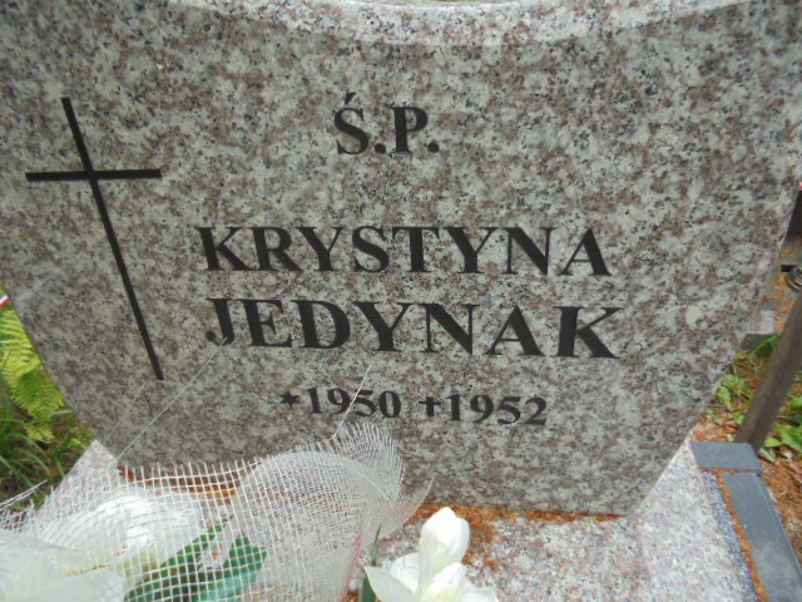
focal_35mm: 26
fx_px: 602
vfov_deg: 53.1
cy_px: 301
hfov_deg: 67.3
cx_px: 401
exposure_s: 1/160
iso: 100
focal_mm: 4.6
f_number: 3.5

** Problem to work on **
Output the entries above verbatim. Omit the images.

** Your solution **
focal_35mm: 26
fx_px: 602
vfov_deg: 53.1
cy_px: 301
hfov_deg: 67.3
cx_px: 401
exposure_s: 1/160
iso: 100
focal_mm: 4.6
f_number: 3.5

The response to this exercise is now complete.